4.3  PROSPECTIVE LEGISLATION—The Assisted Suicide Bill

    4.3.1  More or less contemporaneously with the studies which gave birth to the Adults with Incapacity (Scotland) Act 2000 Professor Sheila McLean of the Institute of Law & Ethics in Medicine and Professor Joseph Thomson of the Faculty at Law in the University at Glasgow carried out a study into the possibility of legislation, in the course of which was prepared the outline provisions for legislation contained in Appendix 6 as the Assisted Suicide Bill.

    4.3.2  The Bill provides immunity from prosecution for a registered medical practitioner who assists a person to die after that person has made an oral or written request (which may be included in an advance directive or "Living Will"), when the person concerned is

    (a)  "terminally ill; or

    (b)  in extreme physical or mental suffering."

    4.3.3  The authors of the draft Bill (Appendix 6) and Professor McLean in particular, have an international reputation and the Bill is masterfully laconic; it recognises that Parliament will wish to debate the fine details, outcome and safeguards—at the time it was produced, Welfare Powers of Attorney were not yet available.


  The Society understands that the following guidelines have been followed in the Netherlands for over 20 years:—

    (i)  There must be unbearable physical or mental suffering.

    (ii)  Those suffering unbearably do not require to be terminally ill in order to benefit.

    (iii)  The suffering and the desire to die must be lasting.

    (iv)  It must be the patient's own decision.

    (v)  The patient must have a clear understanding of his or her condition and prognosis, be capable of assessing the options, and have done so.

    (vi)  There must be no other acceptable solution.

    (vii)  The time and way the patient dies must not cause avoidable misery to others (eg close relatives should be informed and the patient's affairs be put in order).

    (viii)  The practitioner involved must consult another professional.

    (ix)  A medical practitioner must be involved in prescribing the right drugs.

    (x)  The decision process and the actual treatment must be carried out with the utmost care.


  The Society welcomes the introduction of a humanitarian measure addressing the express wishes of over 4/5ths of the United Kingdom's population.
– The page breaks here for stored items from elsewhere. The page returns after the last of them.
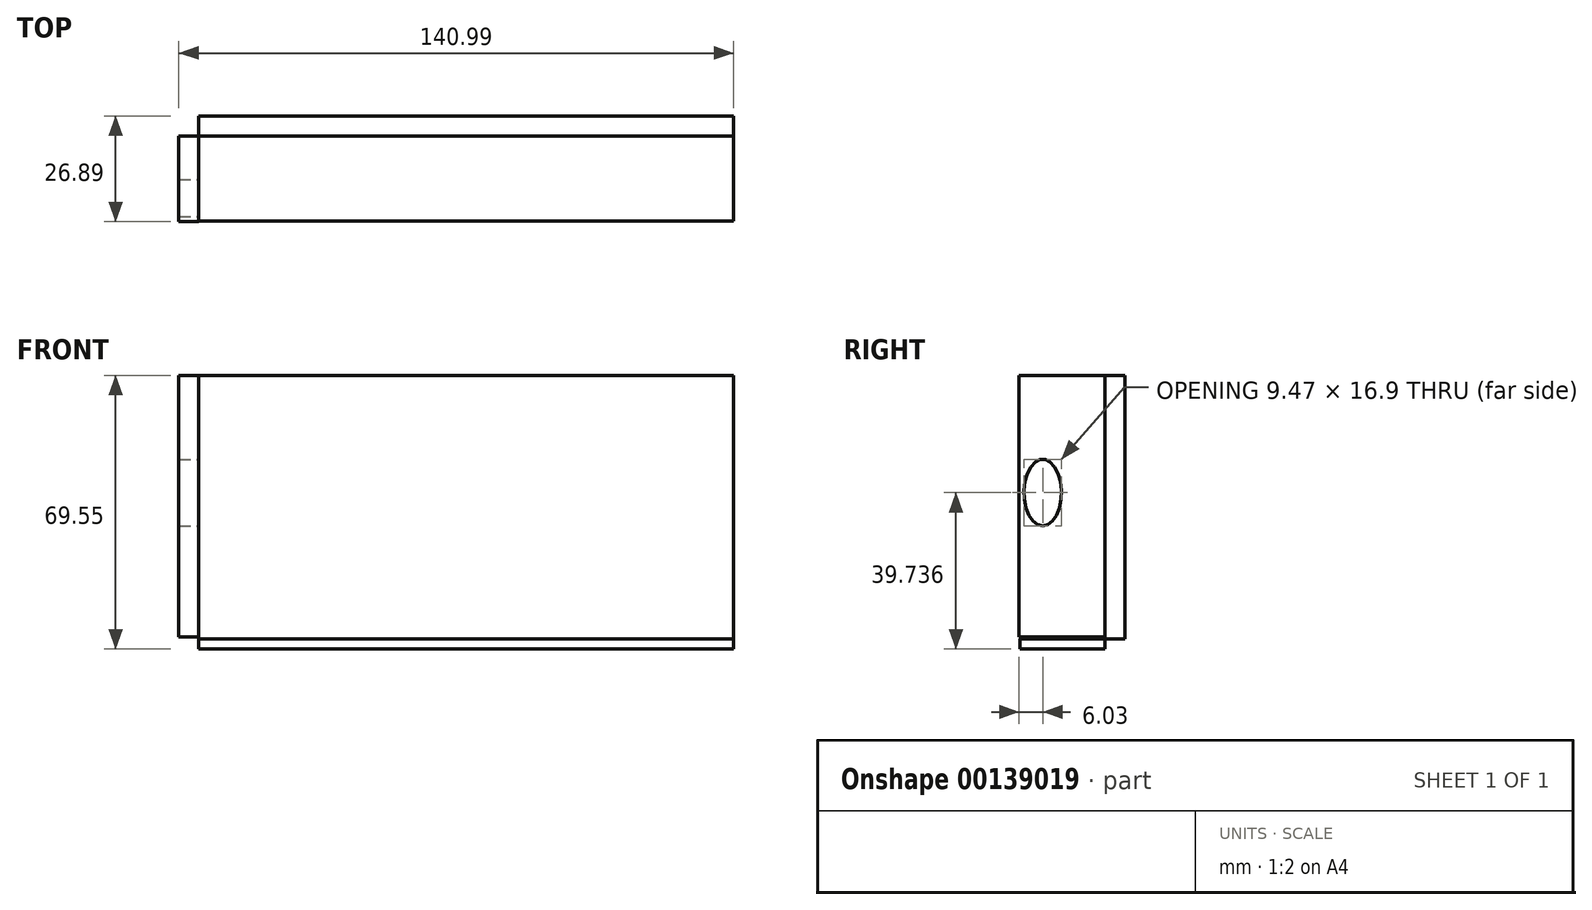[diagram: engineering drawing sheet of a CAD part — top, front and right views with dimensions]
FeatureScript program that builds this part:
annotation { "Feature Type Name" : "Feature", "Feature Type Description" : "" }
export const myFeature = defineFeature(function(context is Context, id is Id, definition is map)
    precondition{}
    {
        {
            var Q0;
            Q0=qCreatedBy(makeId("Front.planeOp"),FACE);
            var sketch = newSketch(context, id + "F0", { "sketchPlane" : qUnion([Q0])});
            skLineSegment(sketch, "E0.bottom", {"start": v(-70.3, 33.35) * mm, "end": v(65.6, 33.35) * mm});
            skLineSegment(sketch, "E0.top", {"start": v(-70.3, -33.66) * mm, "end": v(65.6, -33.66) * mm});
            skLineSegment(sketch, "E0.left", {"start": v(-70.3, 33.35) * mm, "end": v(-70.3, -33.66) * mm});
            skLineSegment(sketch, "E0.right", {"start": v(65.6, 33.35) * mm, "end": v(65.6, -33.66) * mm});
            skSolve(sketch);
        }
        {
            var Q0;
            Q0=makeQuery(id+"F0.imprint","IMPRINT",FACE,{"disambiguationData":[TD([[makeQuery(id+"F0.imprint","IMPRINT",EDGE,{"derivedFrom":sQuery(id+"F0.wireOp",EDGE,"E0.bottom")}),-1.0]])]});
            extrude(context, id + "F1", {"entities" : qUnion([Q0]), "depth" : 5.08 * mm});
        }
        {
            var Q0;
            Q0=makeQuery(id+"F1.opExtrude","SWEPT_FACE",FACE,{"disambiguationData":[OSD([sQuery(id+"F0.wireOp",EDGE,"E0.left")])]});
            var sketch = newSketch(context, id + "F2", { "sketchPlane" : qUnion([Q0])});
            skLineSegment(sketch, "E1.bottom", {"start": v(0, 33.35) * mm, "end": v(26.9, 33.35) * mm});
            skLineSegment(sketch, "E1.top", {"start": v(0, -33.15) * mm, "end": v(26.9, -33.15) * mm});
            skLineSegment(sketch, "E1.left", {"start": v(0, 33.35) * mm, "end": v(0, -33.15) * mm});
            skLineSegment(sketch, "E1.right", {"start": v(26.9, 33.35) * mm, "end": v(26.9, -33.15) * mm});
            skEllipse(sketch, "E2", {"center": v(20.86, 3.54) * mm, "majorRadius": 8.45 * mm, "minorRadius": 4.73 * mm, "majorAxis": v(0, -1)});
            skSolve(sketch);
        }
        {
            var Q0;
            {var subQ3=sQuery(id+"F2.wireOp",EDGE,"E1.right");Q0=makeQuery(id+"F2.imprint","IMPRINT",FACE,{"disambiguationData":[TD([[makeQuery(id+"F2.imprint","IMPRINT",EDGE,{"derivedFrom":subQ3}),-1.0]])]});}
            extrude(context, id + "F3", {"entities" : qUnion([Q0]), "depth" : 5.08 * mm});
        }
        {
            var Q0;
            Q0=sQuery(id+"F2.wireOp",EDGE,"E2");
            extrude(context, id + "F4", {"bodyType" : ToolBodyType.SURFACE, "surfaceEntities" : qUnion([Q0]), "oppositeDirection" : true, "depth" : 0.25 * mm});
        }
        {
            var Q0;
            Q0=makeQuery(id+"F1.opExtrude","SWEPT_FACE",FACE,{"disambiguationData":[OSD([sQuery(id+"F0.wireOp",EDGE,"E0.top")])]});
            var sketch = newSketch(context, id + "F5", { "sketchPlane" : qUnion([Q0])});
            skLineSegment(sketch, "E3.bottom", {"start": v(-70.3, 5.08) * mm, "end": v(65.6, 5.08) * mm});
            skLineSegment(sketch, "E3.top", {"start": v(-70.3, 26.66) * mm, "end": v(65.6, 26.66) * mm});
            skLineSegment(sketch, "E3.left", {"start": v(-70.3, 5.08) * mm, "end": v(-70.3, 26.66) * mm});
            skLineSegment(sketch, "E3.right", {"start": v(65.6, 5.08) * mm, "end": v(65.6, 26.66) * mm});
            skSolve(sketch);
        }
        {
            var Q0;
            Q0=makeQuery(id+"F5.imprint","IMPRINT",FACE,{"disambiguationData":[TD([[makeQuery(id+"F5.imprint","IMPRINT",EDGE,{"derivedFrom":sQuery(id+"F5.wireOp",EDGE,"E3.bottom")}),1.0]])]});
            extrude(context, id + "F6", {"entities" : qUnion([Q0]), "depth" : 2.54 * mm});
        }
    });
Dr Michael Irwin, a member of the Society, helped draft the original Bill when Chairman of the Voluntary Euthanasia Society of England and Wales.

  It wishes to draw the attention of the Committee to the following points:—

  (1)  The current Bill requires the patient to be terminally ill—this seems inhumanely narrow when compared to the Dutch guidelines.

  (2)  Only competent adults will benefit from the proposed legislation. This raises interesting questions in relation to the treatment of young people. It also would appear to disenfranchise those who have granted advance directives or Living Wills in order to provide against such an eventuality as their losing the capacity to make informed decisions, and also those who have granted Welfare Powers of Attorney under the Law of Scotland.

  (3)  The detailed formalities surrounding the type of declaration proposed in the Bill are complicated and could easily be inadvertently infringed.

  (4)  Although common in some jurisdictions, such as Spain, it may be felt in this country that a solicitor (or indeed, any other lay person) is not an appropriate judge of medical competence.

  (5)  It may be difficult to obtain witnesses.

  (6)  There are varying degrees of mental capacity and mental competence. For instance, a person may in general be incapable of giving instructions for the management of his or her quotidian affairs, but know perfectly well that a particular child or adviser is the person whom he or she would wish to conduct them, and, similarly, may be in no doubt of his or her desire to bring terminal closure to a period of unbearable suffering. The Society would therefore suggest that wherever the concept of mental competency is introduced, it be qualified as competency to take a decision of this type.

  It is suggested that the Bill take account of the Scottish Ministers as well as the Secretary of State in areas where it is proposed that Regulations will be made.